Vale uma menção especial a carteira de Seguros de Pessoas. Aqui notamos um ótimo nicho de oportunidade e uma crescente demanda, acredito pelo aquecimento da economia e a consequente rotatividade do mercado profissional, onde as empresas passam a se preocupar em reter seus talentos utilizando como ferramentas a disponibilização de benefícios como o seguro de vida, entre outros.

3) No decorrer do ano, quais são as principais metas da companhia?

A integração entre Yasuda e Marítima e o fato de pertencermos a um grupo segurador internacional forte, de renome, favorece a criação de produtos e serviços mais competitivos e atrativos para os nossos parceiros Corretores de seguros. Temos entre nossos objetivos o compromisso com nossos acionistas de tornar a Yasuda|Marítima uma das maiores e melhores seguradoras do mercado nacional. Atualmente estamos em 12ª posição no ranking das empresas do segmento, mas nossa meta é bem ambiciosa. E para os próximos anos, aguarde, o projeto é estar entre as cinco. E tenho a certeza absoluta de que esse é um projeto bem factível.

4) Em que regiões estão concentrados hoje os esforços de expansão dos negócios? Por quê?

Bem, essa é fácil: todas. Veja só, o Grupo Sompo apostou na Marítima, hoje Yasuda|Marítima após várias análises de negócios, possibilidades e perspectivas. Escolheram a melhor, com maior potencial de crescimento. Por conta do reconhecido crescimento da economia nacional estamos investindo em expansão de nossos escritórios no território nacional e não pretendemos parar por aí. Entendo que todas as regiões do país são potenciais polos de crescimento para a empresa.

5) Tendo em vista que ficou 13 dias no Japão, pode contar qual foi o objetivo da viagem e qual foi a dinâmica de trabalho e/ou estudos?

O seminário do qual participamos no Japão nos proporcionou alguns momentos, em termos profissionais muito gratificantes e edificantes, como por exemplo o conhecimento do funcionamento do Grupo Sompo e de suas estratégias globais, a recente aquisição da inglesa Canopius Resseguradora, administração da carteira de Property e a administração de Riscos naturais, tais como terremotos, tsunamis e outros com os quais os japoneses tem larga experiência.

Tivemos ainda a oportunidade de fazer uma apresentação sobre a nossa operação aqui no Brasil aos demais participantes que faziam parte desse seminário. Um dos desafios propostos no era sobre como ter sinergia no processo de fusão e aquisição de empresa. Avaliado pelos executivos locais, tivemos a felicidade de sermos premiados como o melhor trabalho apresentado.

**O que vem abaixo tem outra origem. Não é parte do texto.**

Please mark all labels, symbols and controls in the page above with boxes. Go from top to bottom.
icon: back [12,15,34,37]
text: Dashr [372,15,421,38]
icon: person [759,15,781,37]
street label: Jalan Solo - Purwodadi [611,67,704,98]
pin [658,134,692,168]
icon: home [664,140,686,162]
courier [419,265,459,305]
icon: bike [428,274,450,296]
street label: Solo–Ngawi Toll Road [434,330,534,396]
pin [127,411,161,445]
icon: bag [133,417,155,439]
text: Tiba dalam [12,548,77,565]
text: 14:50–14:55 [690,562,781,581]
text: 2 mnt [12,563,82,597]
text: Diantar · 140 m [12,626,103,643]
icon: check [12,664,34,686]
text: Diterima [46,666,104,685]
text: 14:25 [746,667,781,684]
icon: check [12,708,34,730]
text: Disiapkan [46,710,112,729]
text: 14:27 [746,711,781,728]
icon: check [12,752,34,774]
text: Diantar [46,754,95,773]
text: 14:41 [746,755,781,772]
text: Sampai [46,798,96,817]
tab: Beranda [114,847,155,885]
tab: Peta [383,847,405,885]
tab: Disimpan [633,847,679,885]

Acho que vale a pena mencionar também que o Grupo Sompo é um dos acionistas da Nissan, fato esse que nos proporcionou uma visita à uma de suas fábricas no país.

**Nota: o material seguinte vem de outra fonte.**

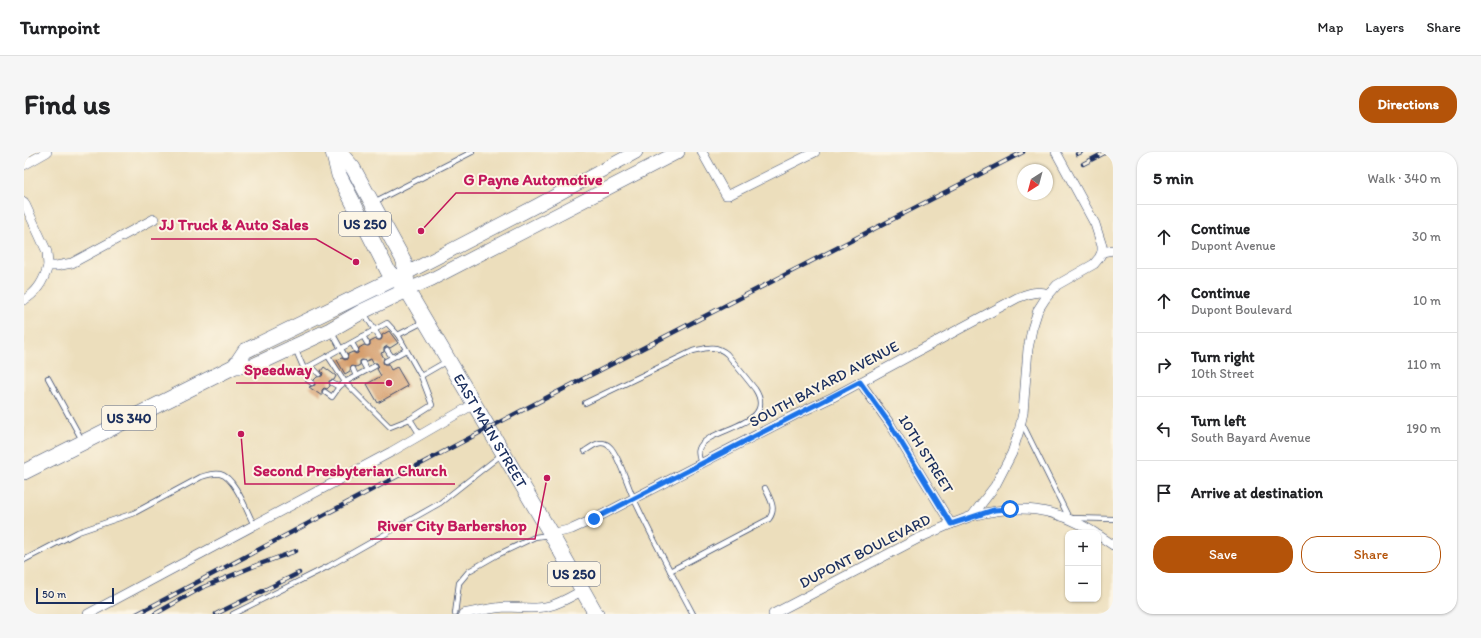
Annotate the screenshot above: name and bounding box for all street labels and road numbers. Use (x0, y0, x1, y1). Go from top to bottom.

6) Qual é a principal lição dessa jornada de especialização no Grupo Sompo Japan?

O Grupo Sompo tem uma rede de operações impressionante em termos de atuação global. Apesar de sua atuação no 29 países em que tem presença, ficou muito evidente, para nós, seu interesse na operação brasileira, que, diga-se de passagem, é a maior fora do Japão. Sentimos um apoio muito grande para nós executivos, para que possamos atingir nossas metas.

7) Do que viu e aprendeu no Japão, o que pode ser implementado na operação brasileira?

Durante esta visita ao Grupo Sompo vi muitas coisas, mas o que me chamou a atenção é o relacionamento que os profissionais da empresa tem ali com seus clientes. Por exemplo, o grupo tem uma empresa de Asset Management(administração de patrimônio) que auxilia seus clientes na prevenção e administração dos riscos ao que os mesmos estão expostos e vale citar aqui que, este tipo de relacionamento já existe no Brasil mas não de forma tão intensa como no Japão.

O resultado de ações deste tipo no Japão é que os clientes permanecem na mesma Seguradora por muitos anos.

8) Segundo sua avaliação, como o Grupo Sompo Japan avalia o modelo de distribuição pelo canal corretor no Brasil? Existem diferenças ou semelhanças com o mercado japonês?

Infelizmente não tive muito contato com os canais de distribuição, mas lá o corretor é chamado de agente e assim como no Brasil são eles que fazem a venda direta ao Segurado.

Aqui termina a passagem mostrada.